Texas voters may have a difficult decision ahead of them when it comes to casting their ballot in the upcoming runoff elections. It’s one that could have serious implications concerning their health and that of their families.
As Americans continue to practice social distancing to combat the spread of COVID-19, election administrators are looking ahead to how to maintain the democratic process while safeguarding citizens from a disease that has become the second leading cause of death in America. The disease has now killed more Americans in a single month than all flu deaths in the previous year — even with most of the country shut down.
The U.S. Centers for Disease Control (CDC) has recommended voting jurisdictions increase the use of mail-in methods of voting in order to minimize the potential for voters to be exposed to the deadly virus, but the expansion of ballot-by-mail to protect voters appears to have become somewhat of a partisan debate.
State law currently allows a voter to mail in an absentee ballot if they are 65 years or older, are disabled, are out of the county on election day and during the period of early voting, or are confined in jail but otherwise eligible. While many states — including those run by Republican governors — have expanded the availability of mail-in voting in order to protect voters, some leaders in Texas are fighting attempts to expand ballot-by-mail and instructing local officials to move forward with in-person voting for the July 14 runoff elections.

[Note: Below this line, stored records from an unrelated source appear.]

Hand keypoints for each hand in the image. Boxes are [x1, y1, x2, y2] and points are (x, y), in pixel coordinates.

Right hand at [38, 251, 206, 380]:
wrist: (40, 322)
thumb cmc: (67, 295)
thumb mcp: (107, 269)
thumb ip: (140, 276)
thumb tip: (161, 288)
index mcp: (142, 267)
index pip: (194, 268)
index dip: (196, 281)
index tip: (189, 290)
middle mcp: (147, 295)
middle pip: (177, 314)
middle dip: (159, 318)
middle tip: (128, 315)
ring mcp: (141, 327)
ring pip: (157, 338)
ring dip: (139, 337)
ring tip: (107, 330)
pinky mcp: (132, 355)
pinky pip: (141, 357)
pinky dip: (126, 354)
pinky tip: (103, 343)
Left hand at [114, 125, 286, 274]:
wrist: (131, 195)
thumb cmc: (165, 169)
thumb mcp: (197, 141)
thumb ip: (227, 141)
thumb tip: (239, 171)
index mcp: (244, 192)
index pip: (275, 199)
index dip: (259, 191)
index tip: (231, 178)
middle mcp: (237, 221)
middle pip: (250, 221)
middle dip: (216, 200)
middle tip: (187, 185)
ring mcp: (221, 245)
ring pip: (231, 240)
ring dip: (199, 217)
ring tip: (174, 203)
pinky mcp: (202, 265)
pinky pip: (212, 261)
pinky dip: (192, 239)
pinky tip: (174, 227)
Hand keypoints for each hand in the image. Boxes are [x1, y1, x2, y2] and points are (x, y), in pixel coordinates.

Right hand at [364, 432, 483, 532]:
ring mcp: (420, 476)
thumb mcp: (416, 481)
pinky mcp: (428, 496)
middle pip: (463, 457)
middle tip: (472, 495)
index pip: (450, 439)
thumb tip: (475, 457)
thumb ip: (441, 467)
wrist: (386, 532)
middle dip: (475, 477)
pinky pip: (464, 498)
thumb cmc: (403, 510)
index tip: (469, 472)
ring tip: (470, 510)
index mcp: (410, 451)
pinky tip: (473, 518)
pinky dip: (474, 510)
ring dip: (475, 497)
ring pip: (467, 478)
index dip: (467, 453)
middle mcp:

The Texas Democratic Party has filed suit in state and federal court arguing that all Texas voters should be allowed to fill out an absentee ballot in order to avoid the potential for infection at a physical polling site. Texas Attorney General Ken Paxton, a Republican, responded by fighting the lawsuit and threatening voters with criminal penalties, including potential felony charges, if they cast an absentee ballot without meeting the current legal requirements. Last week, a state district judge issued an injunction expanding the use of mail-in ballots to all voters who risk exposure to the coronavirus by voting in person. Paxton is expected to appeal the decision on behalf of the state.
President Donald Trump has led the opposition to his own administration’s recommendations regarding mail-in voting by warning of the potential for fraud. While there are slightly higher rates of mail-in ballot fraud than in-person voter fraud, election experts say both are “extremely rare” and can be prevented. A commission launched by Trump to investigate the president’s allegations of fraud in the 2016 elections disbanded in 2018 after finding “no evidence to support claims of widespread voter fraud.”
The consequences of holding in-person elections during a pandemic have already been demonstrated. In Wisconsin, at least 19 people tested positive for COVID-19 and have linked their exposure to the disease to having voted in person during that state’s April 9 elections.
It’s still unclear how long the COVID-19 threat will linger. While some states appear to be nearing a decline, social distancing guidelines likely will continue to be necessary to ensure progress is not lost. Meanwhile, the World Health Organization (WHO) has warned that a second, “more difficult” wave of COVID-19 could be ahead.
Despite the partisan split among political leaders, popular support behind voting by mail is overwhelming. According to a Wall Street Journal/NBC News poll, 67% of Americans support mail-in ballots for the November elections. Some 58% support changing laws to permanently expand voting by mail.
While Texas’ July 14 primary runoff elections are quickly approaching, Gov. Greg Abbott has remained relatively quiet on the issue of expanding mail-in ballots. If the normal rules remain in effect, Texas voters will face the same choice voters in Wisconsin faced earlier this month: Whether to exercise your right to vote or to protect your health and that of your family.